Hakkâri'de Bir Konferans
Van’a Doğru Uçarken
Hakkâri Üniversitesi Kürdoloji Konferansı’na (Konferansa Kurdolojiyê ya Zanîngeha Hakariyê) katılmak üzere 24 Mayıs günü İstanbul’dan havalandığımda hayli sevinçliydim. Sevincim, sadece böyle bir konferansın düzenlenmiş olması, konuşmacılardan biri olarak ona katılmam ve 5 gün boyunca Kürdoloji alanına giren onlarca konunun tartışılması değildi.

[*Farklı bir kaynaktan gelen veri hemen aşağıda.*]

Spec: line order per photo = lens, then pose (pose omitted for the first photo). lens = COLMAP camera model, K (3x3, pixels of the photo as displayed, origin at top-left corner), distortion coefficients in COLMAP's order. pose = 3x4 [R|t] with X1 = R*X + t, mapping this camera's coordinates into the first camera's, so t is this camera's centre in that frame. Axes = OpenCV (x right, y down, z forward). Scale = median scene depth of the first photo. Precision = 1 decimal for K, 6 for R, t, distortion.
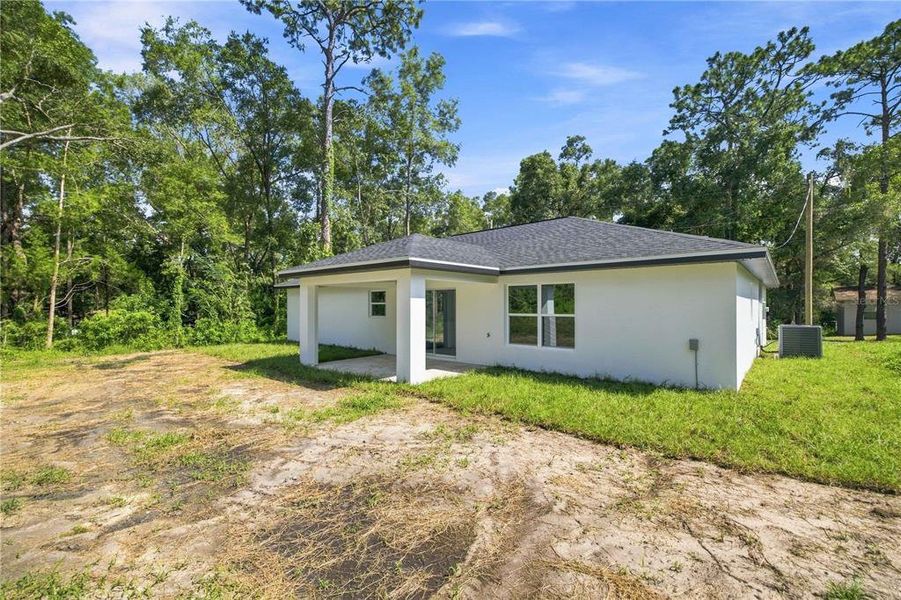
lens RADIAL K [[392.1, 0, 449.1], [0, 392.1, 306.0], [0, 0, 1]] dist [-0.001168, -0.000425]
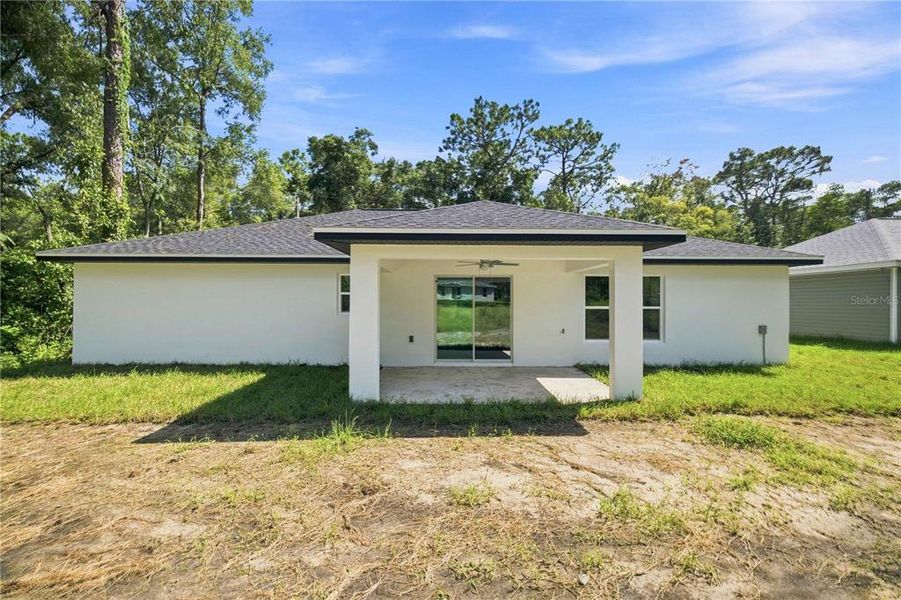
lens RADIAL K [[382.1, 0, 460.4], [0, 382.1, 298.5], [0, 0, 1]] dist [0.003042, 0.000199]
pose [[0.740755, 0.007076, 0.671738, -0.313393], [-0.004171, 0.999974, -0.005935, 0.003398], [-0.671763, 0.001594, 0.740765, 0.252699]]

Sevincimin bir nedeni de ülkemin bu yöresine ilk kez gidiyor olmamdı. Daha önceleri Van’a çeşitli kereler gitmeme rağmen Colemêrg’i görme fırsatım olmamıştı.
Şansımıza hava alabildiğine açık ve doğal olarak fırsat buldukça da aşağılara bakıyorum. Git, git, git; yol bitmeyecekmiş gibi geliyor insana. Oysa topu topuna iki saatlik bir yolculuktur yaptığımız. Derken sol yanım akmakta olan bir nehir ilişiyor gözüme. Bunun, Murat olduğunu bilmem zor olmuyor. En az 10 km. yüksekte olmamıza rağmen çok heybetli bir görünüşü var Murat’ın. Daralıp genişleyerek, bir yılanınkini andıran kavislerle ovaları, dar vadileri geride bırakıp ilerliyor kocaman bilge. Suyu da bulanık mı bulanık, dersiniz ki bir çamur deryasıdır akmakta olan. Ne de olsa dağlarında karların eridiği mevsimdeyiz Kürdistan’ın. Ona baktıkça geçmişe uzanıyor, tarihi düşünüyorsunuz; doğanın olağanüstü gücü, insana sunduğu olanaklar takılıyor aklınız ve tabi bir sevinç hatta bir gurur dalgası sarıyor içinizi. Ama bir yandan da erozyon denilen canavarı görüyorsunuz yürek sızısı hissederek. Kürdistan, her yıl bu sularla ne kadar toprak kaybediyor acaba, diye sormaktan alamıyorum kendimi.